**Given passage**
=== Section Start ===

F1’s return has been physically not mentally tough, says Albon

F1’s return has been physically not mentally tough, says Albon

Formula 1’s 2020 season has been heavily disrupted by the coronavirus pandemic, with drivers now heading into their fourth race in five weeks.

The start of the season was delayed because many countries were in lockdown or faced quarantine procedures, but when racing returned on July 5, drivers had spent months away from racing with little time to prepare in the car.

However, despite a difficult first three races of the season that has seen his Red Bull Racing team underperform, Alex Albon says it has been the physical rather than mental readjustment that has proved trickiest.

Formula One Pre-Season Testing – Day Two – Circuit de Barcelona – Catalunya
Red Bull’s Alexander Albon during day two of pre-season testing at the Circuit de Barcelona – Catalunya.

Speaking to the PA news agency ahead of the British Grand Prix at Silverstone, the Thai driver said: “On the mental side, it’s quite surprising how quickly you get up to speed. Maybe five or six laps until you feel comfortable with the car.

=== Section End ===

Saved data entries:
=== Section Start ===

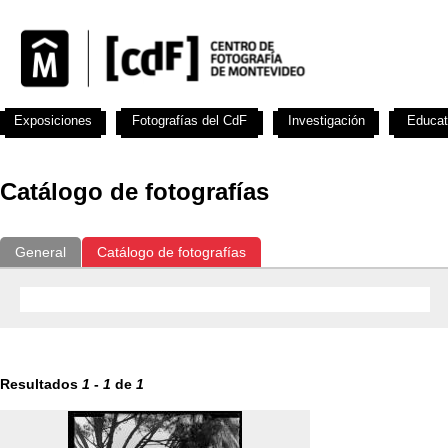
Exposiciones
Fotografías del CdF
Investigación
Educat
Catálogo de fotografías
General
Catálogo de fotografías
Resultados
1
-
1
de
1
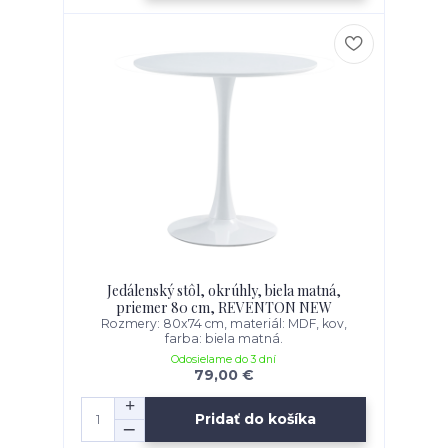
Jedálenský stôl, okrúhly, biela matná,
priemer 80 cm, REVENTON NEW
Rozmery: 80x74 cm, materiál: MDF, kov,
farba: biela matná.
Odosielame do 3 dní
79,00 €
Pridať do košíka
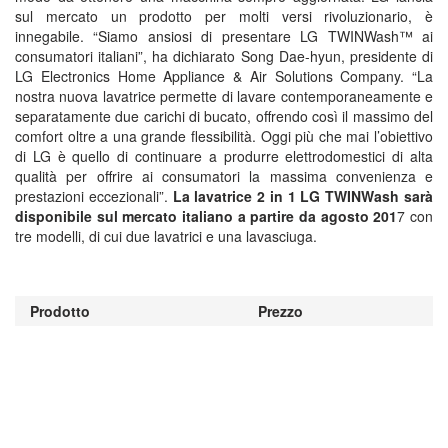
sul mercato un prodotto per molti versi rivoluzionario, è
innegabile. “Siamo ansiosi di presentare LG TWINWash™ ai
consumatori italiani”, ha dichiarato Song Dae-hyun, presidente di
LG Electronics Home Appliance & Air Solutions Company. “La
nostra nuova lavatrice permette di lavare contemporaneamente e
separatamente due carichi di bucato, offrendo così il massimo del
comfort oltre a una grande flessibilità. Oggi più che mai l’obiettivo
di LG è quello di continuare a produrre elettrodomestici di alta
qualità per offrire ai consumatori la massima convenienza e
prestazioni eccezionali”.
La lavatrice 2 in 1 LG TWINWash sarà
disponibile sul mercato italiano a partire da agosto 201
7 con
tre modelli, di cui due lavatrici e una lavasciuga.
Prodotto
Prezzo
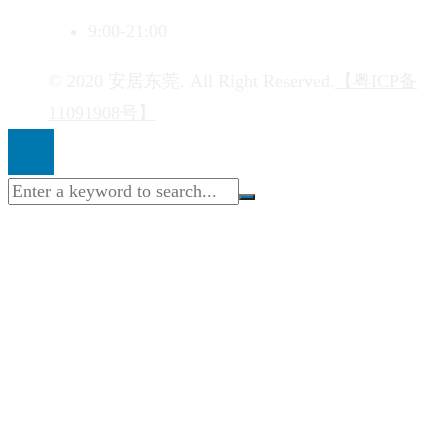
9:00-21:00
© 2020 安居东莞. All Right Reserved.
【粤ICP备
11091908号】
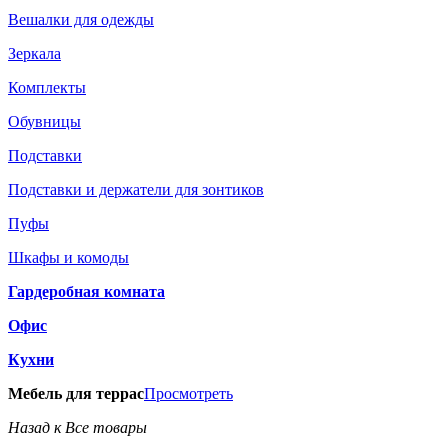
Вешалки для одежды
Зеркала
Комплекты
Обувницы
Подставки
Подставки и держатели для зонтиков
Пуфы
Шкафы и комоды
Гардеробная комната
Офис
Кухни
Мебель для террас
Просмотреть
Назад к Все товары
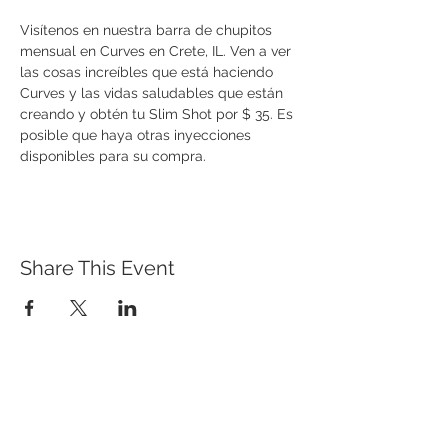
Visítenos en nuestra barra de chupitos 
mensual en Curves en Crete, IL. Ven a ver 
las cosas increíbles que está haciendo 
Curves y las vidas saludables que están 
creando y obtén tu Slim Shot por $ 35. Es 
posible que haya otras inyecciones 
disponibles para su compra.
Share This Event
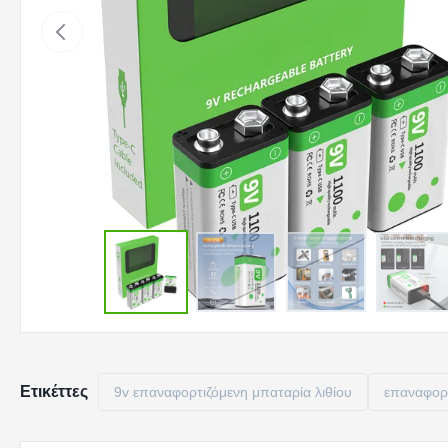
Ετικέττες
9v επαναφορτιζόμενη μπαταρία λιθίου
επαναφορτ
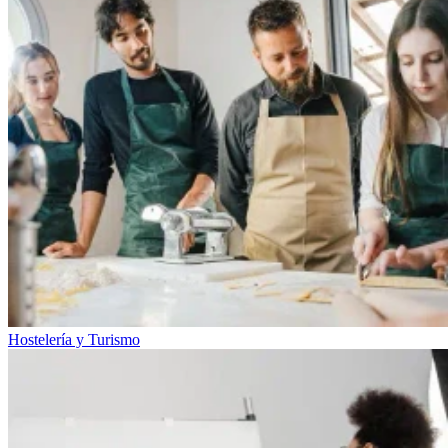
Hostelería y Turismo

=== Section End ===

**What you will do**
A. In the article about Albon, on what date did racing return in the 2020 season?
B. Continue the article about Albon's return to racing from its last sentence.

**Expected responses**
A. July 5

B.
“When I first stepped into the car, it did feel weird, truthfully – the first few laps you think ‘Jesus, this thing is quick!’

“But muscle memory takes over and then it’s things like your neck and your core that takes a bit of getting used to in the first day of driving.”

Red Bull Racing had been confident of being ‘the best of the rest’ behind a dominant Mercedes team this season, but while they do find themselves second in the constructors’ championship it has been far from plain sailing, following a double retirement at the Austrian GP as well as struggles in qualifying.

For Albon, disaster struck in race one when he was spun out by Lewis Hamilton, destroying his chance at a podium again after a similar incident in Brazil last year.

When asked whether he felt the fact he was a relative newcomer to the sport had something to do with the way the World Champion dealt with him on track, Albon didn’t think so.

He said: “I think when you’re driving with your helmet on you treat everyone the same, there’s no real difference in your driving style. I think it was just a circumstance where it was two unfortunate crashes that happened close together with the same driver.”